Sen. Menendez Bribery Case Advances in NJ

     (CN) – Refusing to toss the high-dollar bribery indictment against U.S. Sen. Robert Menendez, a federal judge saw nothing wrong with the grand-jury instructions.
     Menendez, a 61-year-old Democrat who has represented New Jersey in Congress since 2006, was indicted on April 1 with a Florida ophthalmologist who contributed to his campaigns.
     The indictment alleges that Menendez received hundreds of thousands of dollars – sometimes in flights – to take certain official actions that benefited Dr. Salomon Melgen.
     In one instance, prosecutors said, Menendez “used his position as a United States senator to influence the visa proceedings of [Dr. Melgen’s] foreign girlfriends.”
     Menendez is also alleged to have advocated for Melgen’s financial interests regarding a private firm’s contract dispute with the Dominican Republic, as well as an $8.9 million billing dispute at the U.S. Department of Health and Human Services and the Centers for Medicare and Medicaid Services.
     Melgen’s alleged payments total nearly $800,000, including two $20,000 donations to “a legal defense trust fund” benefitting Menendez; $40,000 to the New Jersey Democratic State Committee Victory federal account; two $300,000 donations to Majority PAC “earmarked for the New Jersey Senate race”; and $103,500 to various county Democratic Party entities.
     After Senior U.S. District Judge William Walls refused to let Menendez boot the case from Newark, N.J., to Washington, D.C., the defendants filed 15 motions to dismiss.
     Walls advanced the case with six separate decisions Sept. 28.
     One of the rulings rejects Menendez’s attempts to characterize the evidence against him as inadmissible legislative acts.
     Such evidence includes emails setting up a meeting between the senator and an assistant secretary about cargo from the Dominican Republic entering U.S. ports, communication that prosecutors say meant to lobby to delay planned official action.
     Another portion of the indictment concerns a Medicare policy meeting between Menendez and Health and Human Services Secretary Kathleen Sebelius.
     “Sebelius told Sen. Menendez that she had no power to influence Melgen’s case because it was in the administrative appeals process,” the 32-page opinion states. “It is quite clear that this was an attempt to influence CMS rather than an attempt to gather legislative information.”
     Walls added that, “even if this court were to accept Sen. Menendez’s argument that the Medicare reimbursement policy issues and Dominican Republic port security issues are immunized, the unchallenged visa advocacy would still provide an adequate basis for the conspiracy charge.”
     Later in the ruling, Walls rejects claims that the feds improperly instructed the grand jury.
     “Accepting for the sake of argument defendants’ contention that the government failed to explain to the grand jurors that they should disregard material that was privileged by the Speech or Debate Clause, the court has already determined that there was no protected material,” Walls wrote.
     The other five rulings Walls issued total 73 pages. They involve motions to dismiss based on alleged violations of the First Amendment, prosecutorial misconduct and grand jury bias. Walls also blazed through motions to suppress evidence and have the government file a bill of 52 particulars.     

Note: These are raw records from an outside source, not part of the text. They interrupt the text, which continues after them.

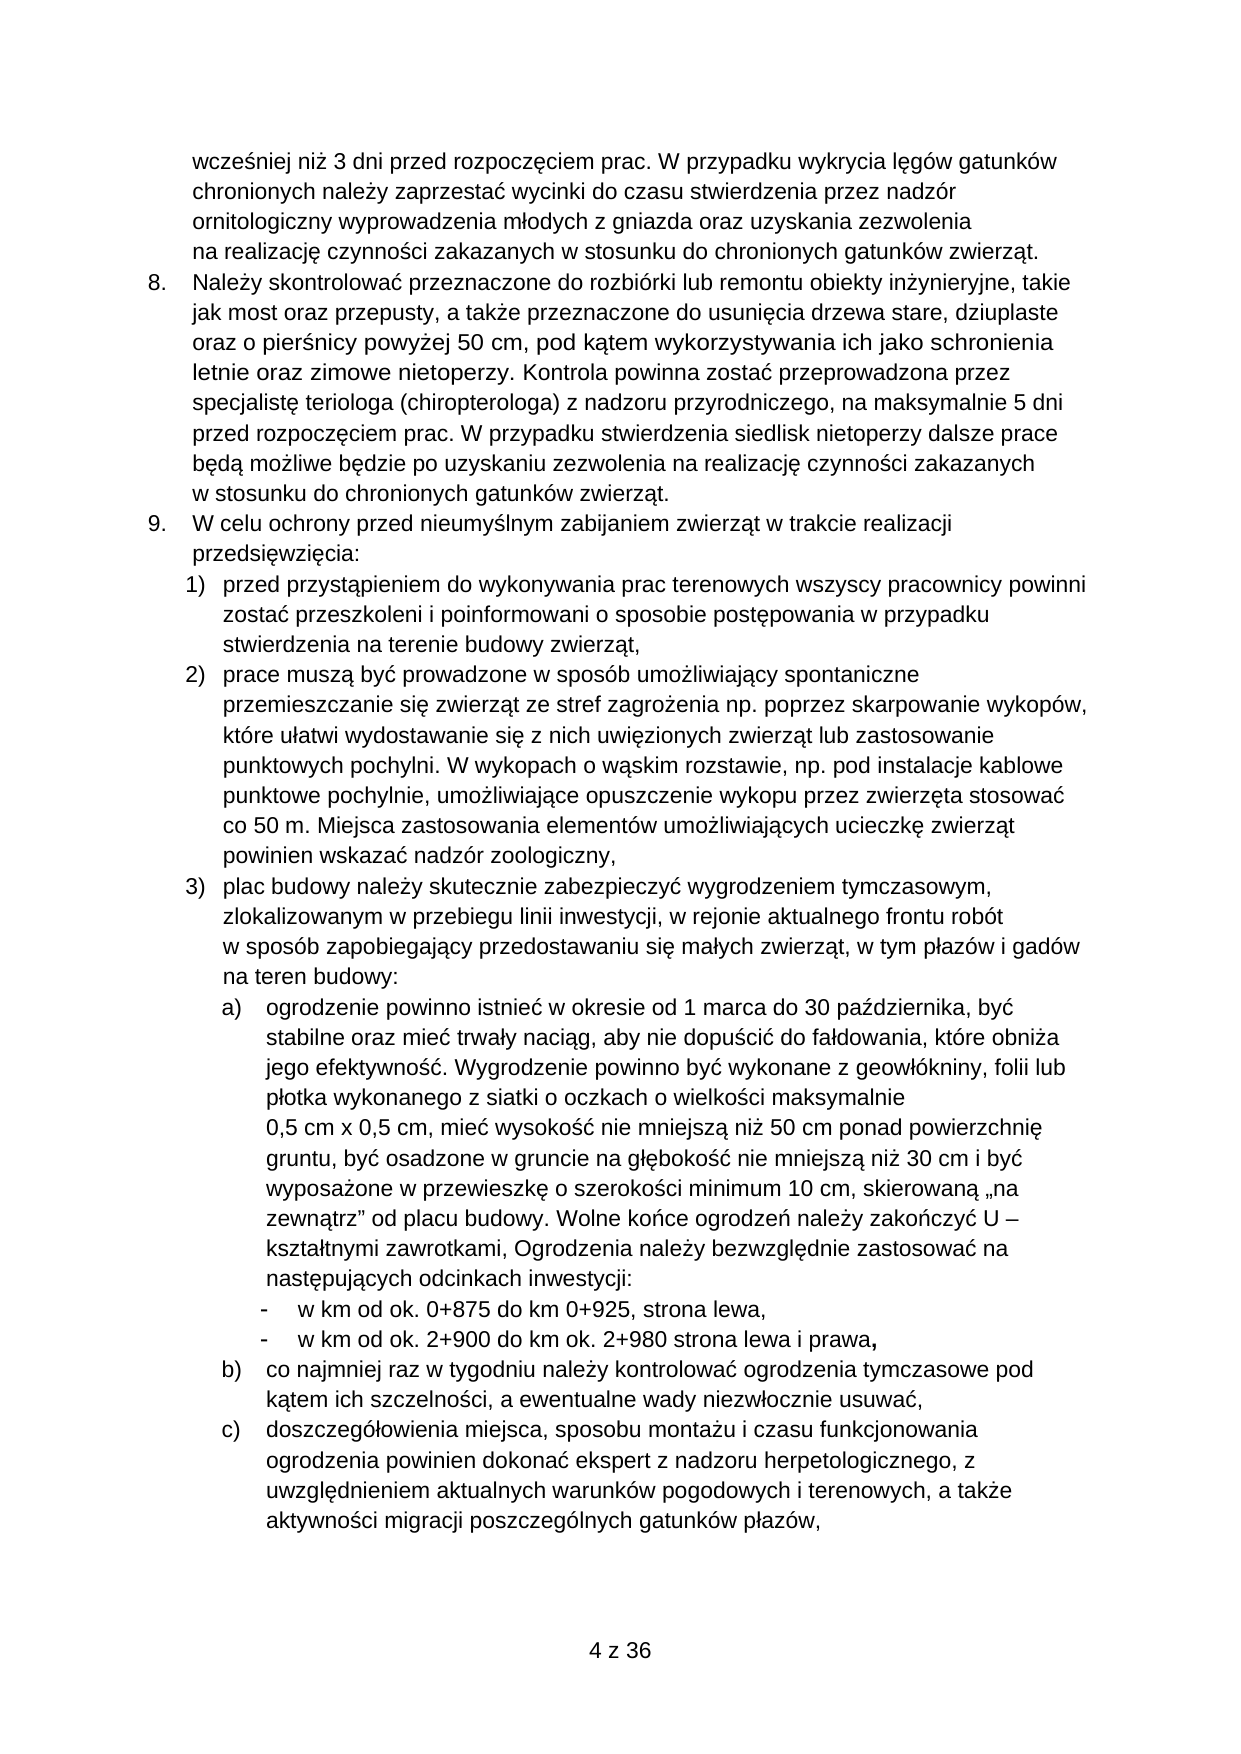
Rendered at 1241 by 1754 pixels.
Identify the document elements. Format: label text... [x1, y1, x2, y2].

list doszczegółowienia miejsca, sposobu montażu i czasu funkcjonowania ogrodzenia powinien dokonać ekspert z nadzoru herpetologicznego, z uwzględnieniem aktualnych warunków pogodowych i terenowych, a także aktywności migracji poszczególnych gatunków płazów, [221, 1416, 1093, 1533]
list co najmniej raz w tygodniu należy kontrolować ogrodzenia tymczasowe pod kątem ich szczelności, a ewentualne wady niezwłocznie usuwać, [221, 1356, 1093, 1412]
list prace muszą być prowadzone w sposób umożliwiający spontaniczne przemieszczanie się zwierząt ze stref zagrożenia np. poprzez skarpowanie wykopów, które ułatwi wydostawanie się z nich uwięzionych zwierząt lub zastosowanie punktowych pochylni. W wykopach o wąskim rozstawie, np. pod instalacje kablowe punktowe pochylnie, umożliwiające opuszczenie wykopu przez zwierzęta stosować co 50 m. Miejsca zastosowania elementów umożliwiających ucieczkę zwierząt powinien wskazać nadzór zoologiczny, [185, 661, 1093, 869]
list przed przystąpieniem do wykonywania prac terenowych wszyscy pracownicy powinni zostać przeszkoleni i poinformowani o sposobie postępowania w przypadku stwierdzenia na terenie budowy zwierząt, [185, 571, 1093, 657]
list ogrodzenie powinno istnieć w okresie od 1 marca do 30 października, być stabilne oraz mieć trwały naciąg, aby nie dopuścić do fałdowania, które obniża jego efektywność. Wygrodzenie powinno być wykonane z geowłókniny, folii lub płotka wykonanego z siatki o oczkach o wielkości maksymalnie 0,5 cm x 0,5 cm, mieć wysokość nie mniejszą niż 50 cm ponad powierzchnię gruntu, być osadzone w gruncie na głębokość nie mniejszą niż 30 cm i być wyposażone w przewieszkę o szerokości minimum 10 cm, skierowaną „na zewnątrz” od placu budowy. Wolne końce ogrodzeń należy zakończyć U – kształtnymi zawrotkami, Ogrodzenia należy bezwzględnie zastosować na następujących odcinkach inwestycji: [221, 993, 1093, 1292]
list Należy skontrolować przeznaczone do rozbiórki lub remontu obiekty inżynieryjne, takie jak most oraz przepusty, a także przeznaczone do usunięcia drzewa stare, dziuplaste oraz o pierśnicy powyżej 50 cm, pod kątem wykorzystywania ich jako schronienia letnie oraz zimowe nietoperzy. Kontrola powinna zostać przeprowadzona przez specjalistę teriologa (chiropterologa) z nadzoru przyrodniczego, na maksymalnie 5 dni przed rozpoczęciem prac. W przypadku stwierdzenia siedlisk nietoperzy dalsze prace będą możliwe będzie po uzyskaniu zezwolenia na realizację czynności zakazanych w stosunku do chronionych gatunków zwierząt. [148, 268, 1093, 506]
list w km od ok. 2+900 do km ok. 2+980 strona lewa i prawa, [260, 1326, 1093, 1352]
list W celu ochrony przed nieumyślnym zabijaniem zwierząt w trakcie realizacji przedsięwzięcia: [148, 510, 1093, 567]
list plac budowy należy skutecznie zabezpieczyć wygrodzeniem tymczasowym, zlokalizowanym w przebiegu linii inwestycji, w rejonie aktualnego frontu robót w sposób zapobiegający przedostawaniu się małych zwierząt, w tym płazów i gadów na teren budowy: [185, 873, 1093, 989]
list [148, 148, 1093, 264]
list w km od ok. 0+875 do km 0+925, strona lewa, [260, 1296, 1093, 1322]
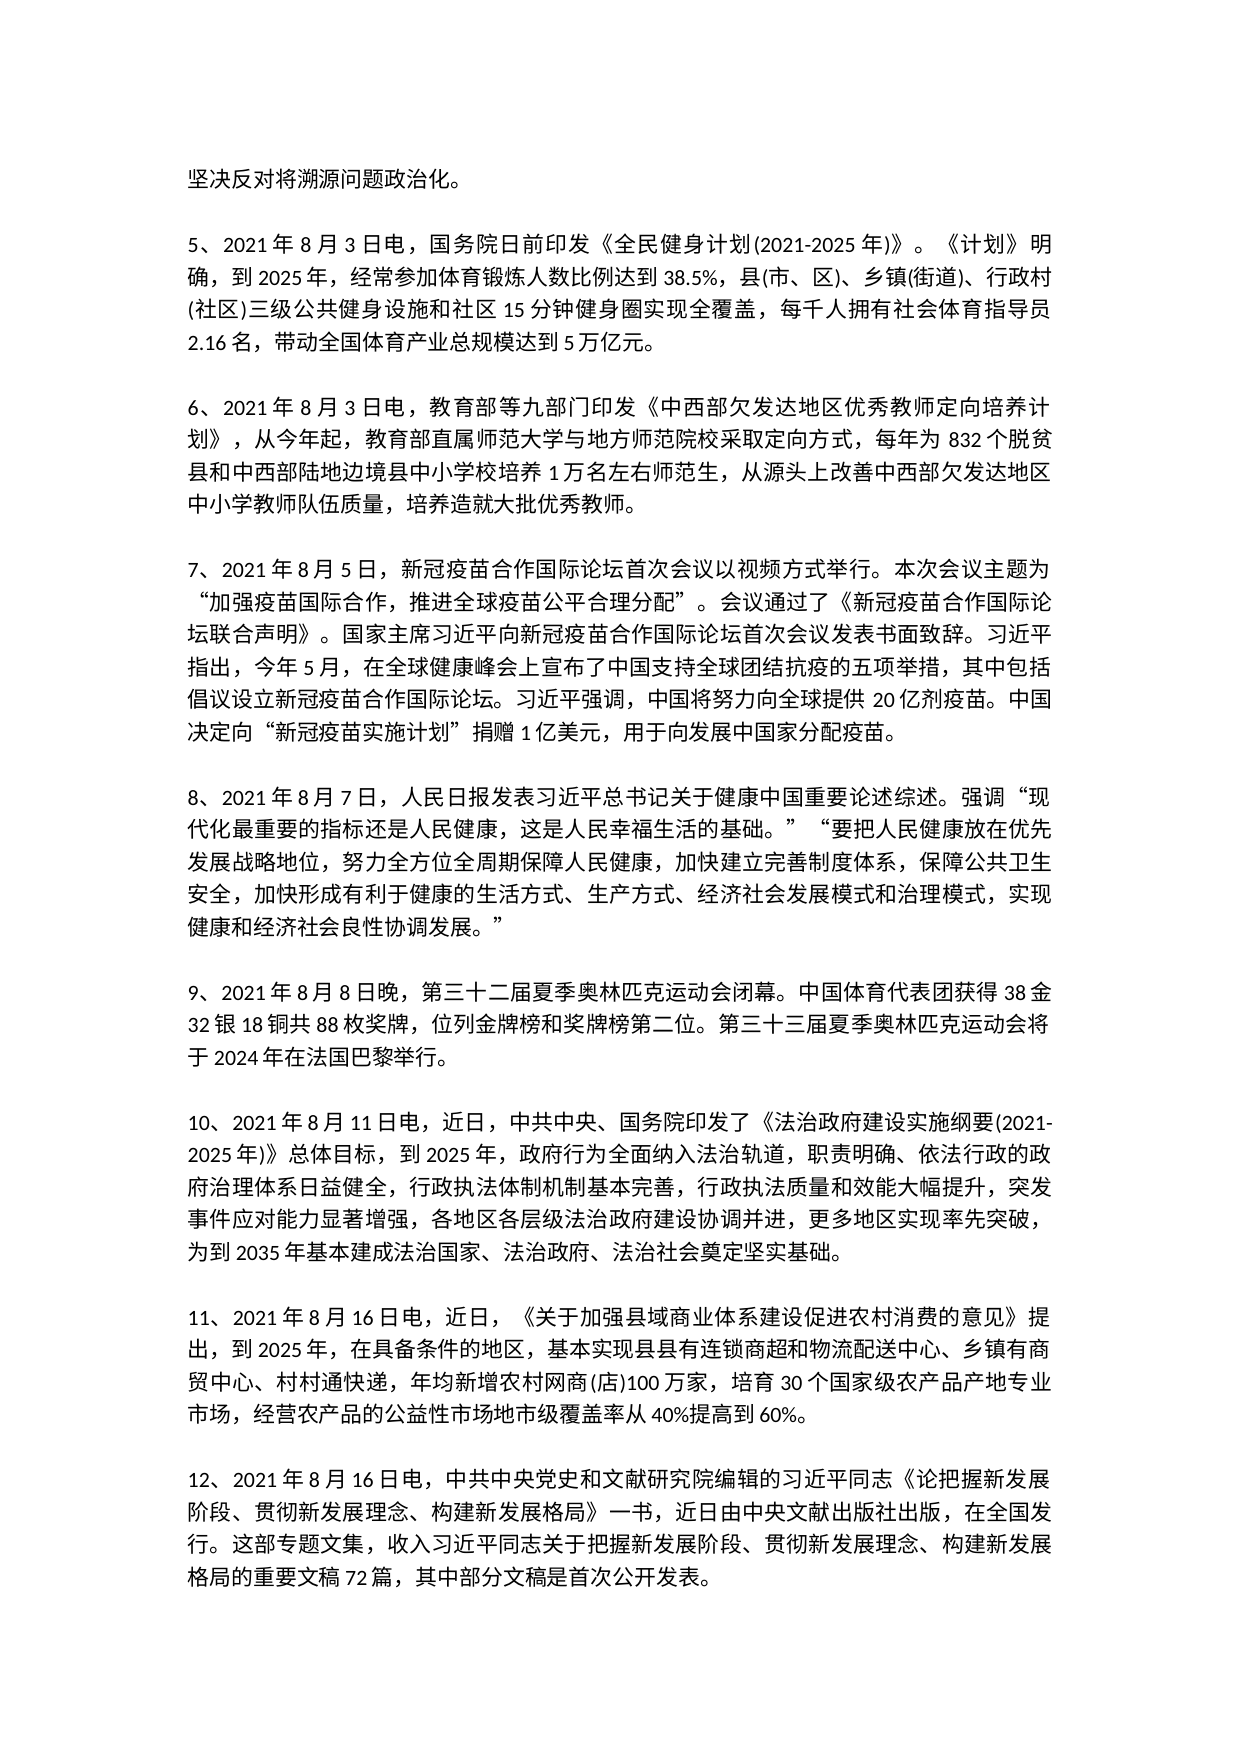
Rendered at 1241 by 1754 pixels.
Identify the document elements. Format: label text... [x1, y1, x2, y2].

list 9、2021年8月8日晚，第三十二届夏季奥林匹克运动会闭幕。中国体育代表团获得38金32银18铜共88枚奖牌，位列金牌榜和奖牌榜第二位。第三十三届夏季奥林匹克运动会将于2024年在法国巴黎举行。 [187, 974, 1053, 1072]
list 11、2021年8月16日电，近日，《关于加强县域商业体系建设促进农村消费的意见》提出，到2025年，在具备条件的地区，基本实现县县有连锁商超和物流配送中心、乡镇有商贸中心、村村通快递，年均新增农村网商(店)100万家，培育30个国家级农产品产地专业市场，经营农产品的公益性市场地市级覆盖率从40%提高到60%。 [187, 1299, 1053, 1429]
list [187, 162, 1053, 194]
list 7、2021年8月5日，新冠疫苗合作国际论坛首次会议以视频方式举行。本次会议主题为“加强疫苗国际合作，推进全球疫苗公平合理分配”。会议通过了《新冠疫苗合作国际论坛联合声明》。国家主席习近平向新冠疫苗合作国际论坛首次会议发表书面致辞。习近平指出，今年5月，在全球健康峰会上宣布了中国支持全球团结抗疫的五项举措，其中包括倡议设立新冠疫苗合作国际论坛。习近平强调，中国将努力向全球提供20亿剂疫苗。中国决定向“新冠疫苗实施计划”捐赠1亿美元，用于向发展中国家分配疫苗。 [187, 552, 1053, 747]
list 12、2021年8月16日电，中共中央党史和文献研究院编辑的习近平同志《论把握新发展阶段、贯彻新发展理念、构建新发展格局》一书，近日由中央文献出版社出版，在全国发行。这部专题文集，收入习近平同志关于把握新发展阶段、贯彻新发展理念、构建新发展格局的重要文稿72篇，其中部分文稿是首次公开发表。 [187, 1462, 1053, 1592]
list 5、2021年8月3日电，国务院日前印发《全民健身计划(2021-2025年)》。《计划》明确，到2025年，经常参加体育锻炼人数比例达到38.5%，县(市、区)、乡镇(街道)、行政村(社区)三级公共健身设施和社区15分钟健身圈实现全覆盖，每千人拥有社会体育指导员2.16名，带动全国体育产业总规模达到5万亿元。 [187, 227, 1053, 357]
list 6、2021年8月3日电，教育部等九部门印发《中西部欠发达地区优秀教师定向培养计划》，从今年起，教育部直属师范大学与地方师范院校采取定向方式，每年为832个脱贫县和中西部陆地边境县中小学校培养1万名左右师范生，从源头上改善中西部欠发达地区中小学教师队伍质量，培养造就大批优秀教师。 [187, 389, 1053, 519]
list 10、2021年8月11日电，近日，中共中央、国务院印发了《法治政府建设实施纲要(2021-2025年)》总体目标，到2025年，政府行为全面纳入法治轨道，职责明确、依法行政的政府治理体系日益健全，行政执法体制机制基本完善，行政执法质量和效能大幅提升，突发事件应对能力显著增强，各地区各层级法治政府建设协调并进，更多地区实现率先突破，为到2035年基本建成法治国家、法治政府、法治社会奠定坚实基础。 [187, 1104, 1053, 1267]
list 8、2021年8月7日，人民日报发表习近平总书记关于健康中国重要论述综述。强调“现代化最重要的指标还是人民健康，这是人民幸福生活的基础。”“要把人民健康放在优先发展战略地位，努力全方位全周期保障人民健康，加快建立完善制度体系，保障公共卫生安全，加快形成有利于健康的生活方式、生产方式、经济社会发展模式和治理模式，实现健康和经济社会良性协调发展。” [187, 779, 1053, 942]
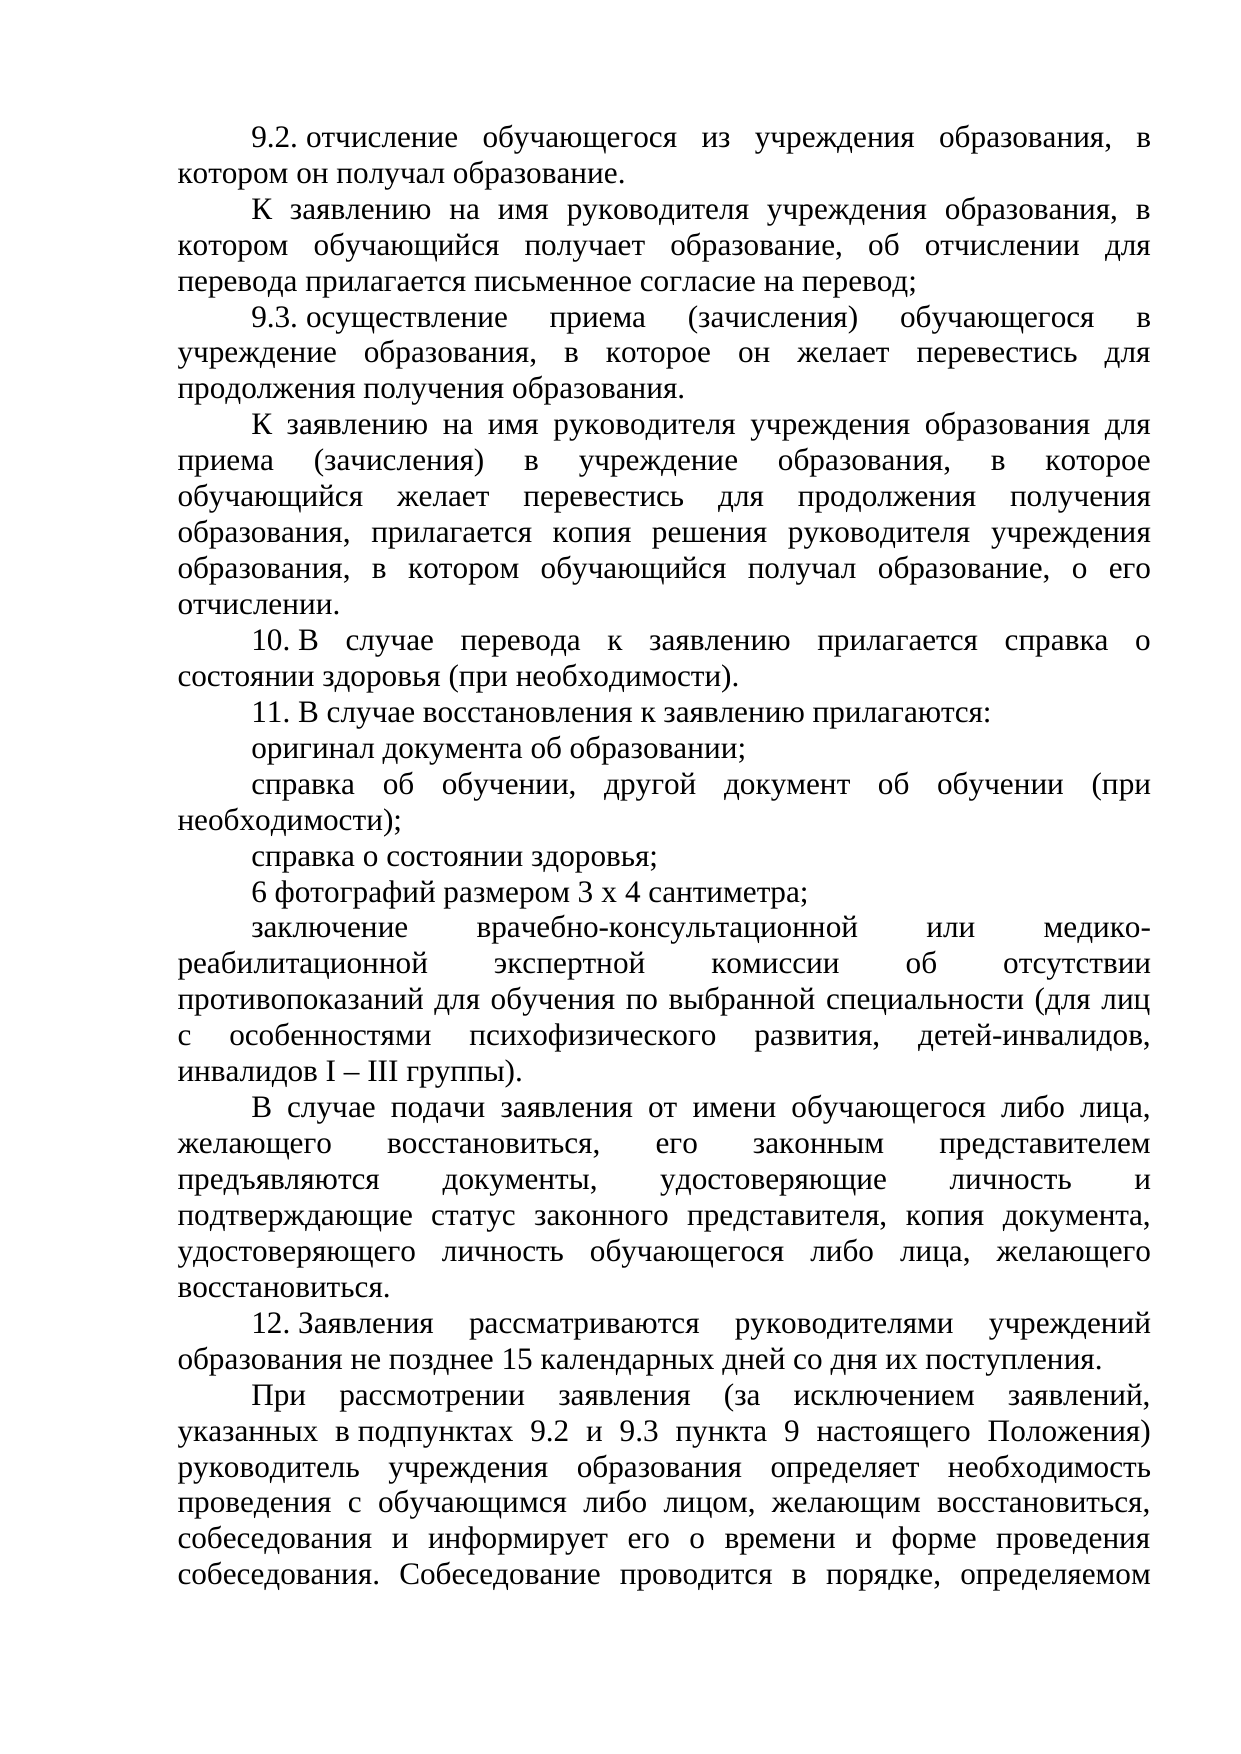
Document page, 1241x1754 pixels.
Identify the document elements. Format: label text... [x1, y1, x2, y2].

text 9.2. отчисление обучающегося из учреждения образования, в котором он получал образование. [177, 118, 1152, 190]
text 9.3. осуществление приема (зачисления) обучающегося в учреждение образования, в которое он желает перевестись для продолжения получения образования. [177, 298, 1152, 406]
text 11. В случае восстановления к заявлению прилагаются: [177, 693, 1152, 729]
text В случае подачи заявления от имени обучающегося либо лица, желающего восстановиться, его законным представителем предъявляются документы, удостоверяющие личность и подтверждающие статус законного представителя, копия документа, удостоверяющего личность обучающегося либо лица, желающего восстановиться. [177, 1088, 1152, 1304]
text справка о состоянии здоровья; [177, 837, 1152, 873]
text К заявлению на имя руководителя учреждения образования для приема (зачисления) в учреждение образования, в которое обучающийся желает перевестись для продолжения получения образования, прилагается копия решения руководителя учреждения образования, в котором обучающийся получал образование, о его отчислении. [177, 406, 1152, 621]
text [177, 1376, 1152, 1592]
text 10. В случае перевода к заявлению прилагается справка о состоянии здоровья (при необходимости). [177, 621, 1152, 693]
text К заявлению на имя руководителя учреждения образования, в котором обучающийся получает образование, об отчислении для перевода прилагается письменное согласие на перевод; [177, 190, 1152, 298]
text заключение врачебно-консультационной или медико-реабилитационной экспертной комиссии об отсутствии противопоказаний для обучения по выбранной специальности (для лиц с особенностями психофизического развития, детей-инвалидов, инвалидов I – III группы). [177, 909, 1152, 1088]
text 12. Заявления рассматриваются руководителями учреждений образования не позднее 15 календарных дней со дня их поступления. [177, 1304, 1152, 1376]
text 6 фотографий размером 3 x 4 сантиметра; [177, 873, 1152, 909]
text оригинал документа об образовании; [177, 729, 1152, 765]
text справка об обучении, другой документ об обучении (при необходимости); [177, 765, 1152, 837]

     Walls did side with the defendants on one issue, agreeing that the indictment violates the First Amendment by charging “efforts to influence” as a crime.
     On this point, Menendez and Melgen said prosecutors failed to allege an explicit quid pro quo.
     Kirk Ogrosky, one of Melgen’s lawyers, said he was pleased that the court struck all references to the Menendez trust fund to which Melgen contributed.
     “At the end of the day, Dr. Melgen committed no crime and we look forward to him being vindicated,” Ogrosky added.
     Menendez will keep fighting, defense attrorney Abbe David Lowell voewed.
     “The senator has been clear from the very beginning that he has always acted in accordance with the law and that, once all of the facts are presented in court, he is confident that he will be exonerated,” Lowell said in an email.
     Noting that five motions remain undecided, Lowell added that “there are still additional challenges pending in which decisions could impact the viability of other charges in the case.”
     U.S. Department of Justice spokesman Peter Carr declined to comment on the rulings.